▸ **Aim of the task**
The records below hold pictures; please leave those out and retype the rest exactly.

====== Supplied records

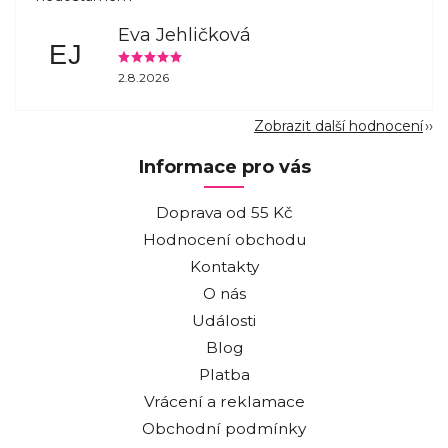
Eva Jehličková
EJ
2.8.2026
Zobrazit další hodnocení
Informace pro vás
Doprava od 55 Kč
Hodnocení obchodu
Kontakty
O nás
Události
Blog
Platba
Vrácení a reklamace
Obchodní podmínky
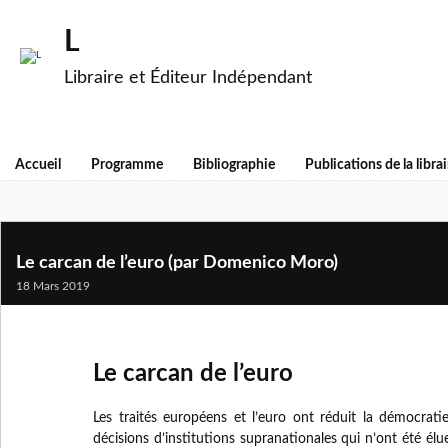
L
Libraire et Éditeur Indépendant
Accueil
Programme
Bibliographie
Publications de la librai
Le carcan de l’euro (par Domenico Moro)
18 Mars 2019
Le carcan de l’euro
Les traités européens et l’euro ont réduit la démocratie
décisions d’institutions supranationales qui n’ont été élu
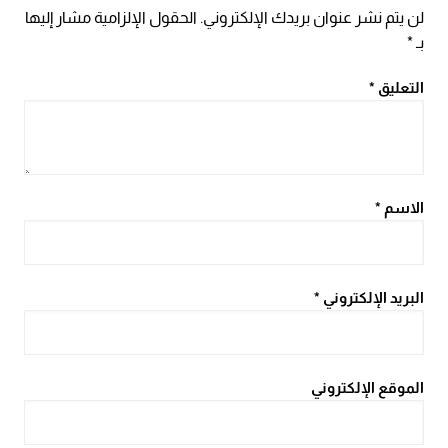
لن يتم نشر عنوان بريدك الإلكتروني.
الحقول الإلزامية مشار إليها
بـ
*
التعليق
*
الاسم
*
البريد الإلكتروني
*
الموقع الإلكتروني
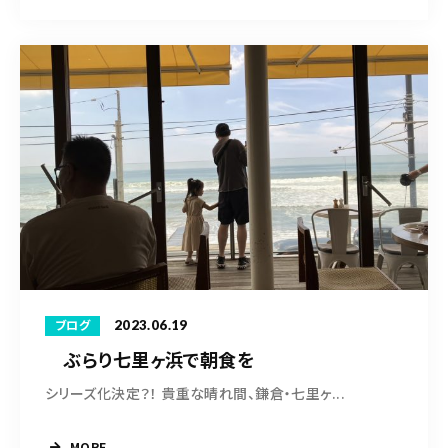
2023.06.19
ブログ
ぶらり七里ヶ浜で朝食を
シリーズ化決定？！ 貴重な晴れ間、鎌倉・七里ヶ...
MORE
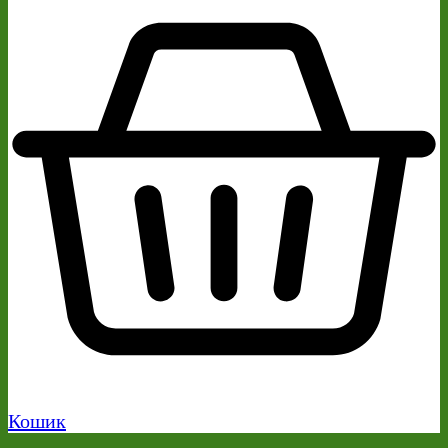
Кошик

============

▸ **Expected answer**
Eva Jehličková
EJ
2.8.2026
Zobrazit další hodnocení
Informace pro vás
Doprava od 55 Kč
Hodnocení obchodu
Kontakty
O nás
Události
Blog
Platba
Vrácení a reklamace
Obchodní podmínky
L
Libraire et Éditeur Indépendant
Accueil
Programme
Bibliographie
Publications de la librai
Le carcan de l’euro (par Domenico Moro)
18 Mars 2019
Le carcan de l’euro
Les traités européens et l’euro ont réduit la démocratie
décisions d’institutions supranationales qui n’ont été élu
لن يتم نشر عنوان بريدك الإلكتروني.
الحقول الإلزامية مشار إليها
بـ
*
التعليق
*
الاسم
*
البريد الإلكتروني
*
الموقع الإلكتروني
2023.06.19
ブログ
ぶらり七里ヶ浜で朝食を
シリーズ化決定？！ 貴重な晴れ間、鎌倉・七里ヶ...
MORE
Кошик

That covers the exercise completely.